→ **Problem requirements**
Among the records below, find the line with "left ankle: (1065, 1058)" and the line with "right hip: (219, 951)". Set down both and every line between, exactly and with no pictures, but nothing else.

-- Extracted entries follows --

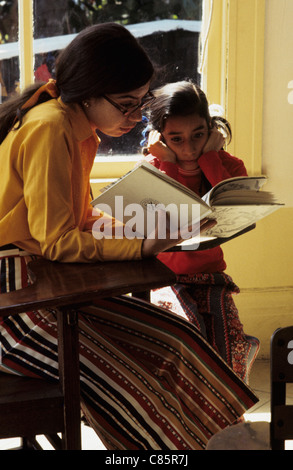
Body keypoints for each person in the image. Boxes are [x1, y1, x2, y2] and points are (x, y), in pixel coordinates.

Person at [0, 26, 257, 450]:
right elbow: (59, 242)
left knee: (181, 340)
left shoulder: (74, 126)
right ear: (88, 92)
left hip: (37, 287)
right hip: (16, 310)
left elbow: (78, 218)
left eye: (141, 103)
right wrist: (142, 244)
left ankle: (211, 445)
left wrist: (152, 231)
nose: (136, 116)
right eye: (126, 105)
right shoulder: (50, 129)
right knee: (141, 381)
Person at [143, 80, 260, 383]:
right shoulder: (151, 168)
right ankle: (190, 421)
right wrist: (168, 166)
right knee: (189, 334)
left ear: (212, 129)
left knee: (228, 347)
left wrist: (211, 159)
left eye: (198, 135)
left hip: (212, 278)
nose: (189, 148)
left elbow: (231, 213)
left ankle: (227, 422)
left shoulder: (229, 166)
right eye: (176, 139)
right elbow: (161, 220)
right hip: (162, 279)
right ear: (160, 137)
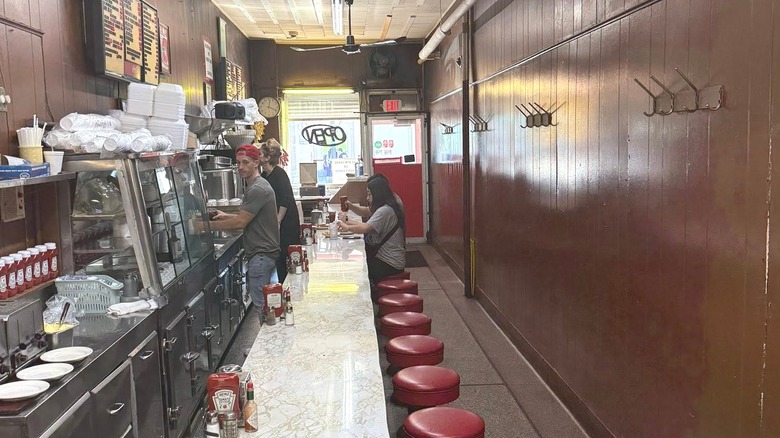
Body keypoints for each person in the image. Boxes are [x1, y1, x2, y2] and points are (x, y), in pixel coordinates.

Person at [210, 145, 280, 321]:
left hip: (261, 255)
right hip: (263, 254)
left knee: (262, 306)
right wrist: (226, 215)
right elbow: (248, 217)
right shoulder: (256, 186)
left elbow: (240, 222)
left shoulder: (257, 189)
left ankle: (269, 346)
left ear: (256, 163)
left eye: (246, 162)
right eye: (238, 163)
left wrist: (203, 226)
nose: (241, 167)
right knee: (264, 304)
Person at [338, 177, 405, 283]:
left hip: (390, 262)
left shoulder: (384, 211)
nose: (368, 198)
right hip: (390, 259)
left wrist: (348, 227)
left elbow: (366, 228)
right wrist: (347, 221)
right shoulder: (387, 206)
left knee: (357, 270)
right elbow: (369, 225)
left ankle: (369, 297)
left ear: (377, 193)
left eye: (369, 194)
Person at [259, 139, 301, 283]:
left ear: (267, 157)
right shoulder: (264, 176)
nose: (257, 156)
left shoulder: (279, 174)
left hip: (286, 223)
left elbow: (285, 199)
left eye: (260, 154)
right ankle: (284, 288)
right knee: (279, 258)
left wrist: (278, 219)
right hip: (275, 223)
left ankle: (292, 288)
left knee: (287, 256)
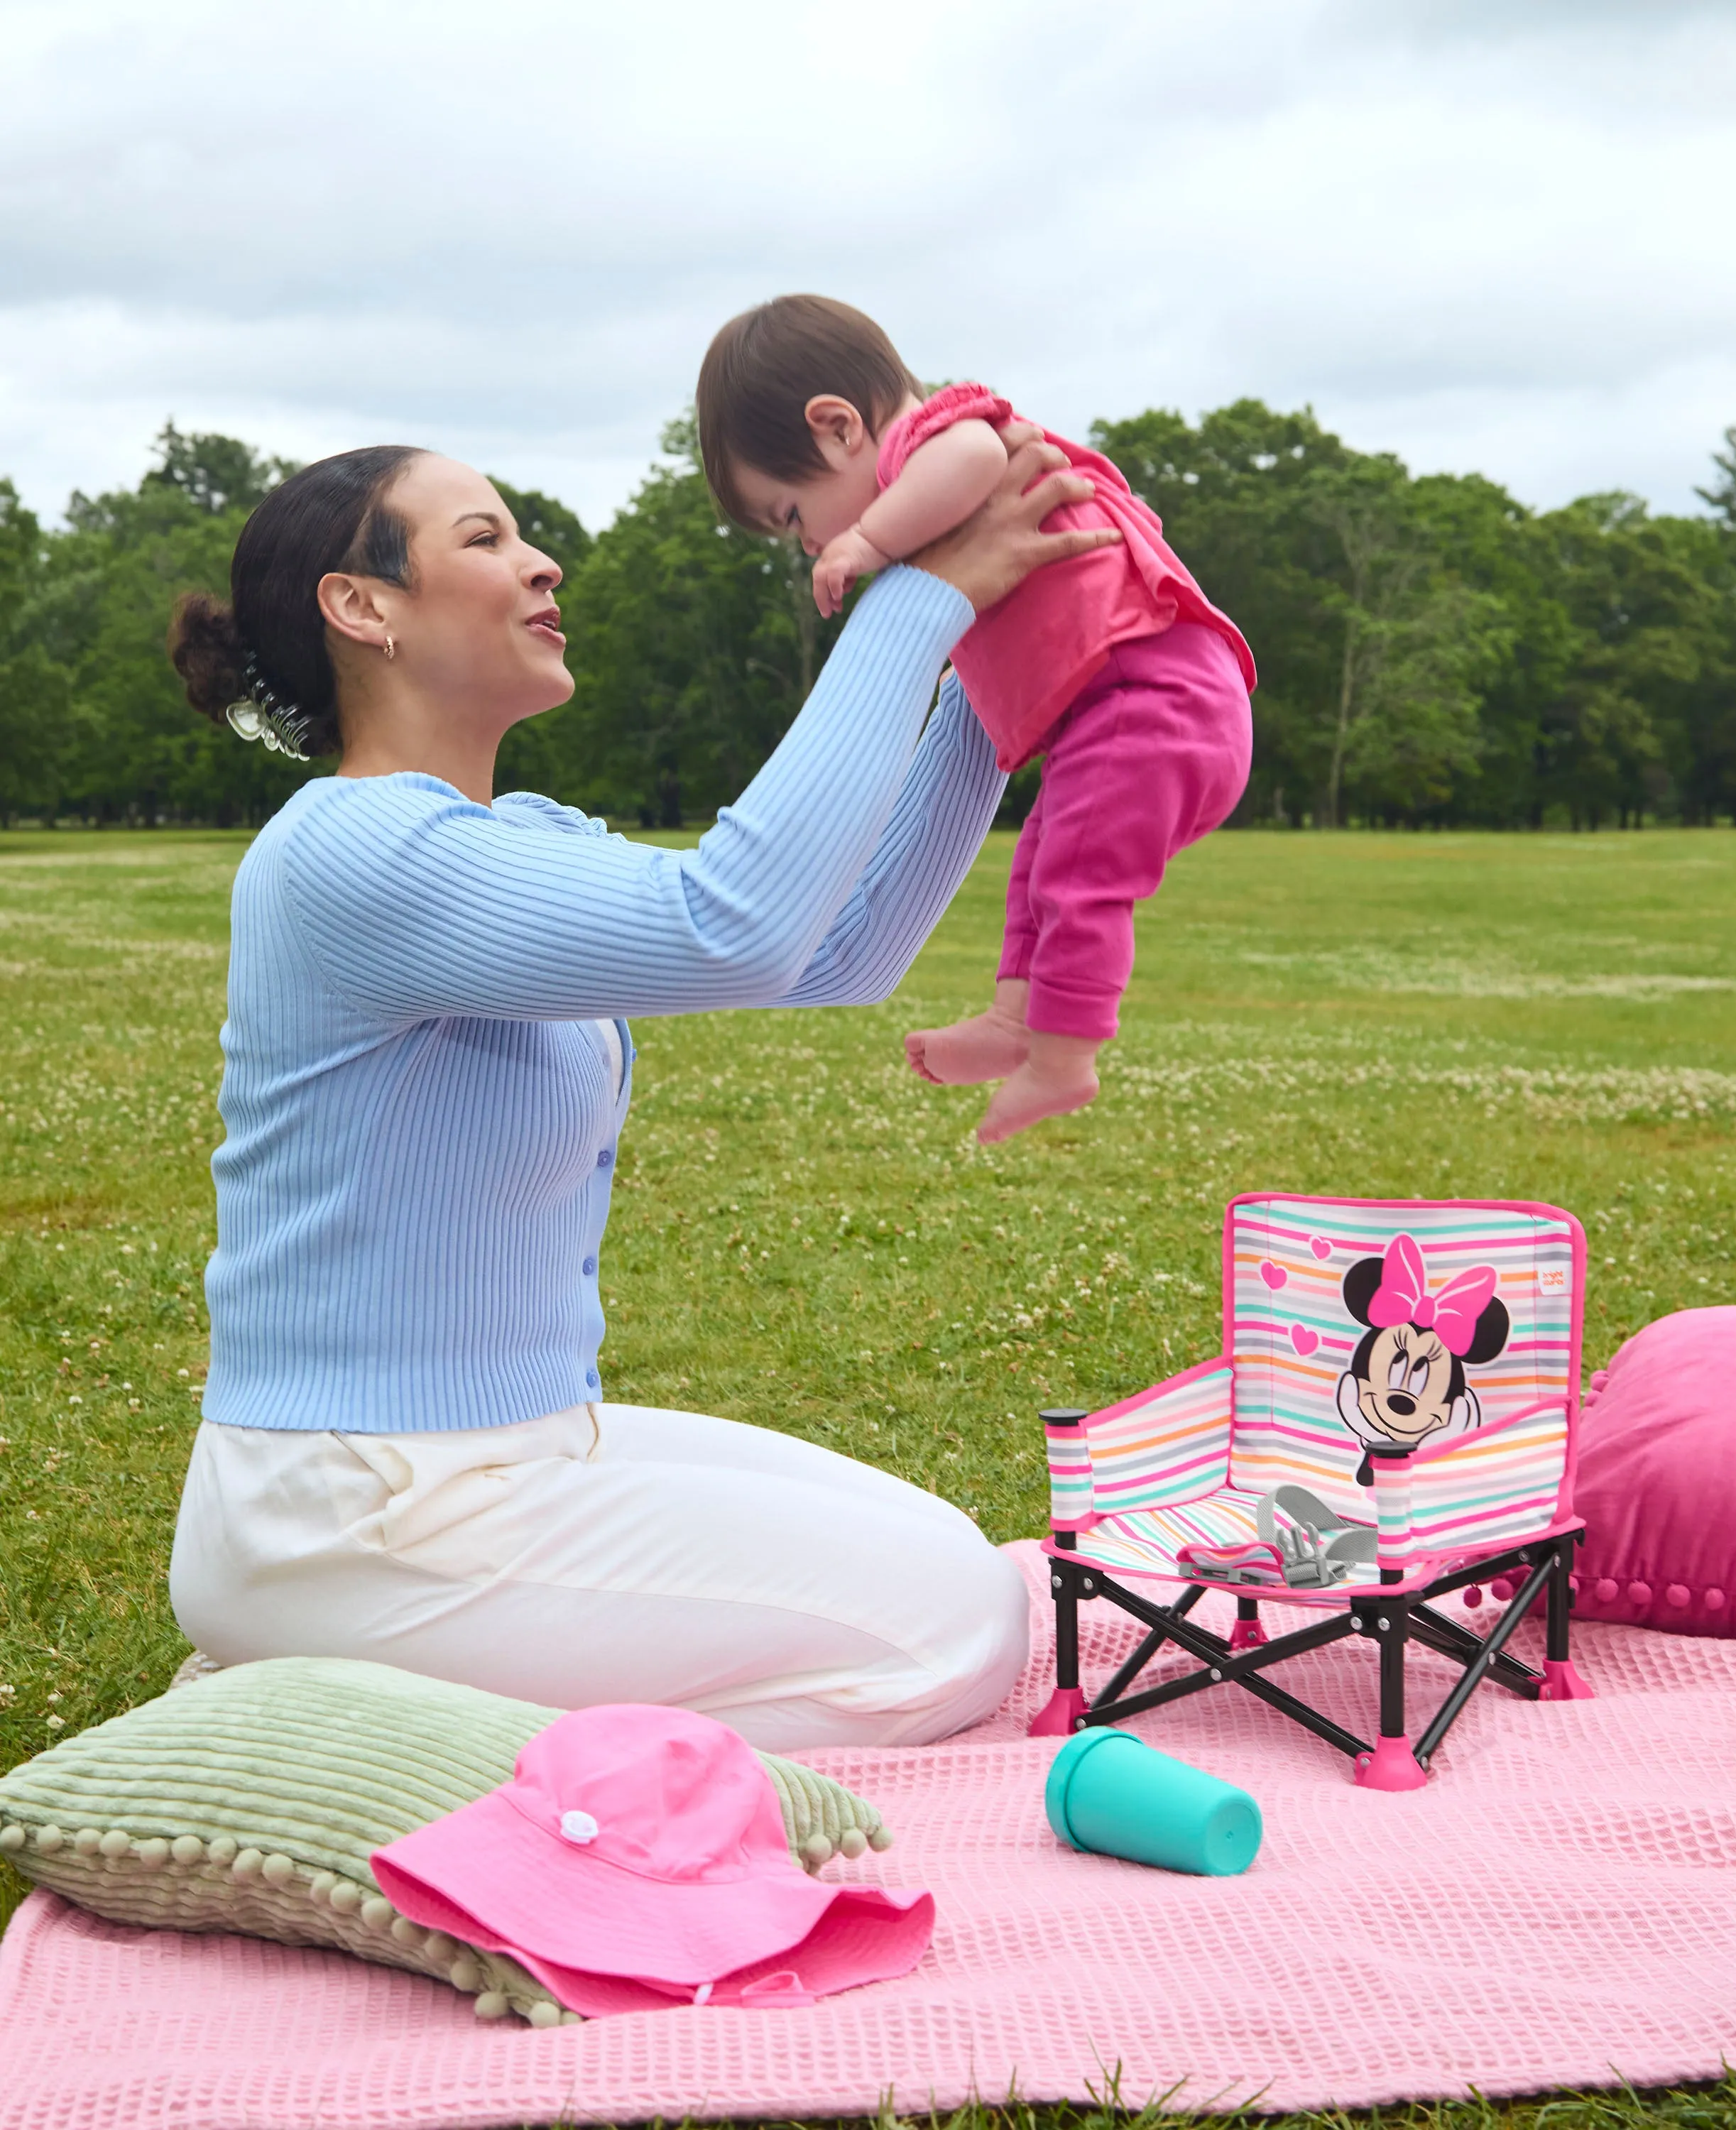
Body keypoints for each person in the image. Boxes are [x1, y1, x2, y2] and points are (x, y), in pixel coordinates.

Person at [162, 434, 1120, 1749]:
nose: (542, 561)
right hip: (354, 1512)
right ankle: (376, 1736)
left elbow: (832, 955)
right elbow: (732, 923)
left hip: (513, 1446)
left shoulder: (516, 839)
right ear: (362, 605)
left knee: (946, 1548)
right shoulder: (345, 853)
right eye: (485, 538)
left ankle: (382, 1690)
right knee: (959, 1625)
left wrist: (989, 695)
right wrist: (921, 594)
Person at [696, 295, 1255, 1144]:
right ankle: (1016, 1015)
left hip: (1157, 700)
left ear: (839, 428)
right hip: (1121, 715)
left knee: (1077, 878)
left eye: (792, 516)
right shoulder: (936, 489)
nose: (810, 545)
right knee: (1039, 862)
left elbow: (968, 457)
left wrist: (870, 542)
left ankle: (1065, 1058)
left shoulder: (941, 435)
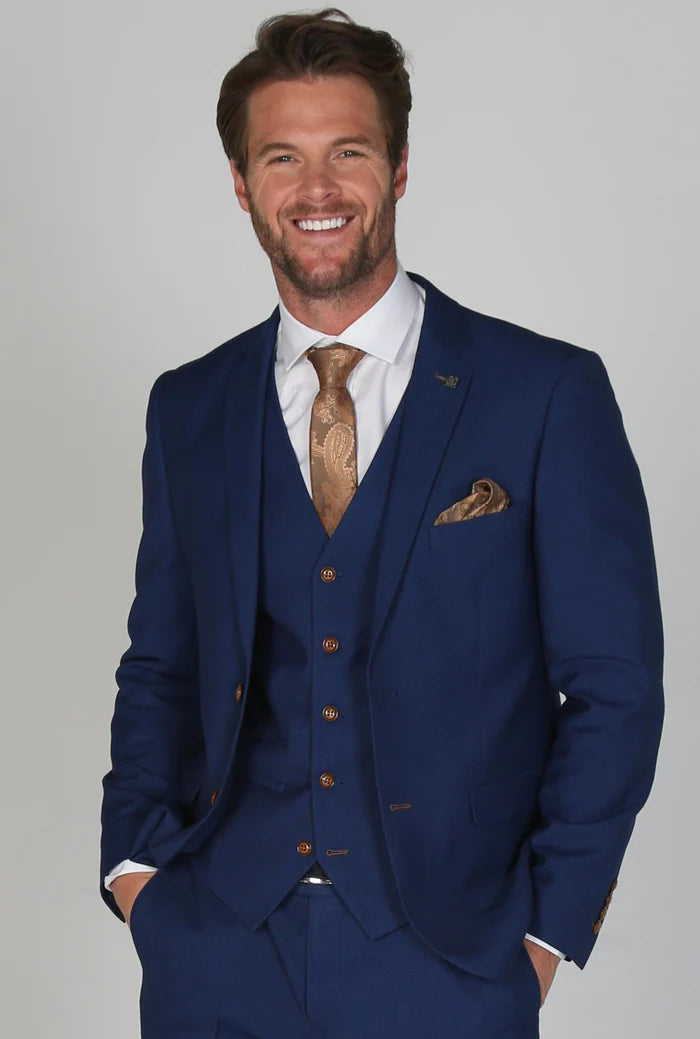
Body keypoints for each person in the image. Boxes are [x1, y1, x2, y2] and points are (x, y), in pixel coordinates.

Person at [100, 9, 664, 1037]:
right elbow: (163, 666)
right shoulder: (190, 407)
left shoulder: (543, 394)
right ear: (242, 184)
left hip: (450, 957)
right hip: (219, 951)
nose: (315, 191)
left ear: (398, 167)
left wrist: (542, 933)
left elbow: (616, 685)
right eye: (282, 158)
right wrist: (137, 870)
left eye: (347, 152)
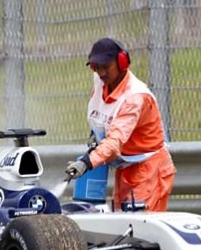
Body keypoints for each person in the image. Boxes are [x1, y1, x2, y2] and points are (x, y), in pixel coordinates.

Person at [65, 38, 176, 212]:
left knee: (141, 229)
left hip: (149, 170)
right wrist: (96, 135)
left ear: (122, 62)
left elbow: (115, 141)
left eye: (105, 67)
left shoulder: (134, 98)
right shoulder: (102, 82)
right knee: (122, 224)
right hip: (125, 168)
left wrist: (87, 162)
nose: (101, 73)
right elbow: (104, 114)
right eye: (96, 67)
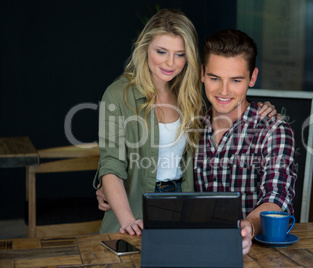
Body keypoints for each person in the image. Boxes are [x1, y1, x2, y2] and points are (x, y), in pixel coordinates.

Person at [94, 9, 277, 239]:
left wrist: (260, 107)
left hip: (184, 203)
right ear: (145, 48)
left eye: (179, 54)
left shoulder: (190, 94)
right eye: (161, 51)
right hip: (136, 206)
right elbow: (111, 164)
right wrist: (124, 214)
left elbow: (228, 99)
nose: (170, 63)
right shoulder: (119, 94)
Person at [193, 29, 297, 254]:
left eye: (236, 80)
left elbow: (276, 197)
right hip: (193, 247)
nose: (223, 90)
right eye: (214, 78)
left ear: (252, 77)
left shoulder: (273, 130)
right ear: (202, 73)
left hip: (254, 254)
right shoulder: (189, 127)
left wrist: (247, 227)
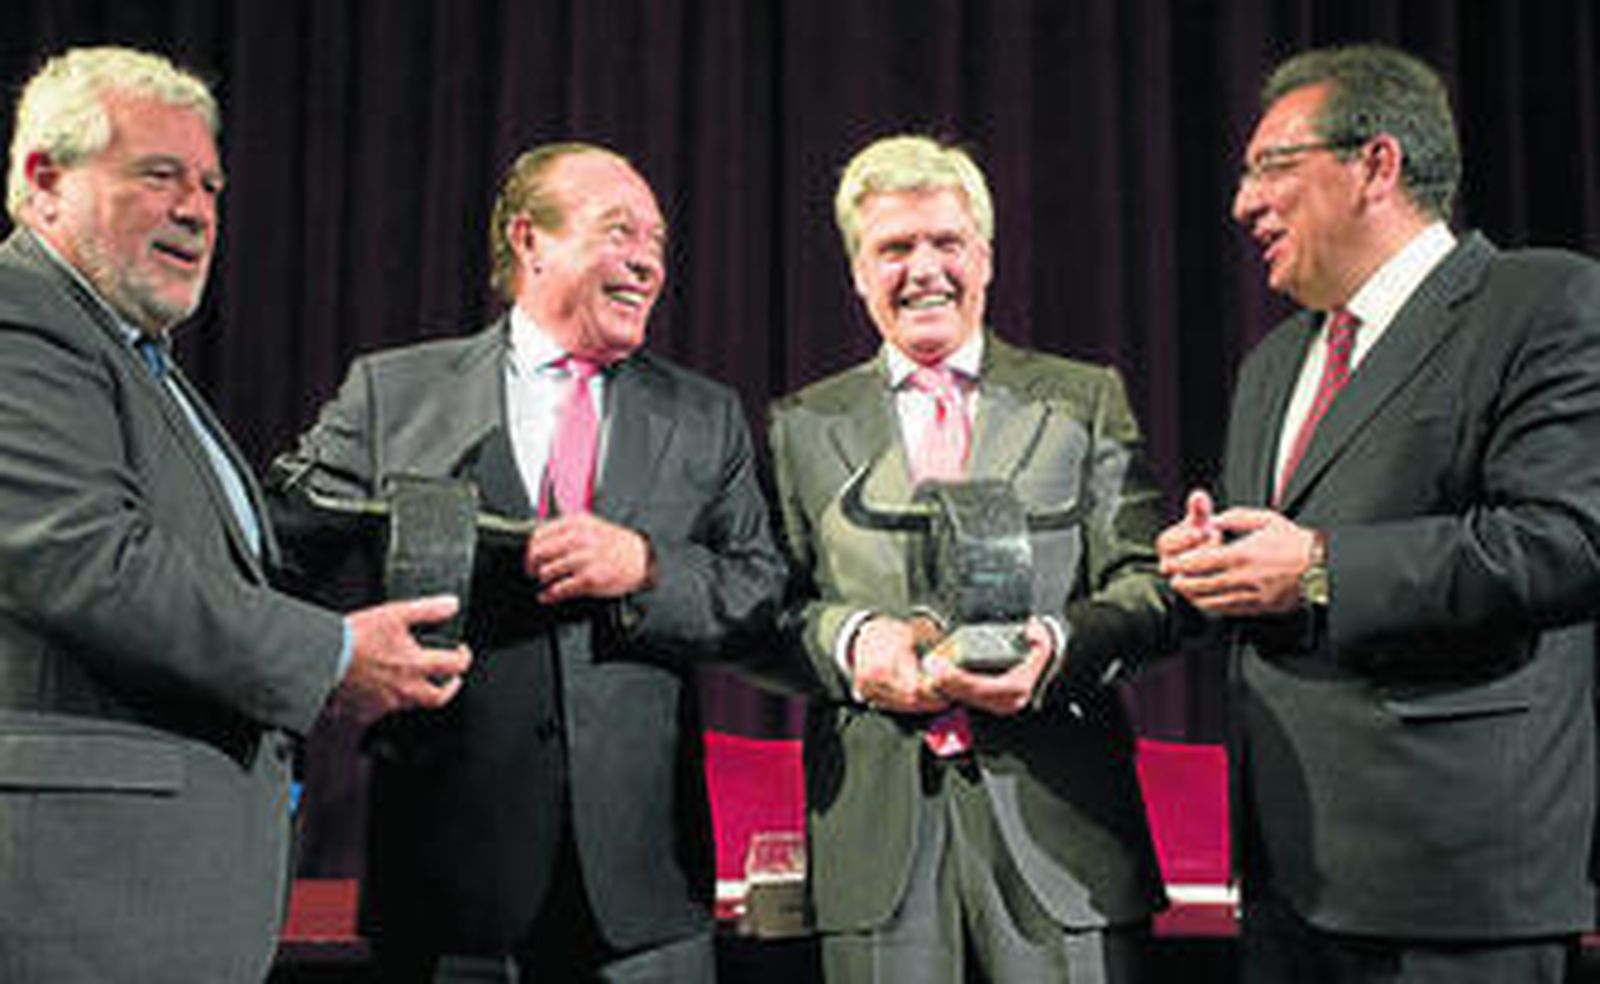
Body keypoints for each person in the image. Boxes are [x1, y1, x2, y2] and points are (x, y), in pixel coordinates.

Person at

-- Extracted entries concluded --

→ **Finished exercise**
left ankle: (1065, 1058)
left shoulder: (941, 435)
Body keypoints for each person in the image. Boxes are [x1, y1, x2, y2] and points are (x, y), in pixel coordinates.

Person at [100, 9, 664, 1037]:
right elbow: (163, 666)
right shoulder: (190, 407)
left shoulder: (543, 394)
right ear: (242, 184)
left hip: (450, 957)
right hip: (219, 951)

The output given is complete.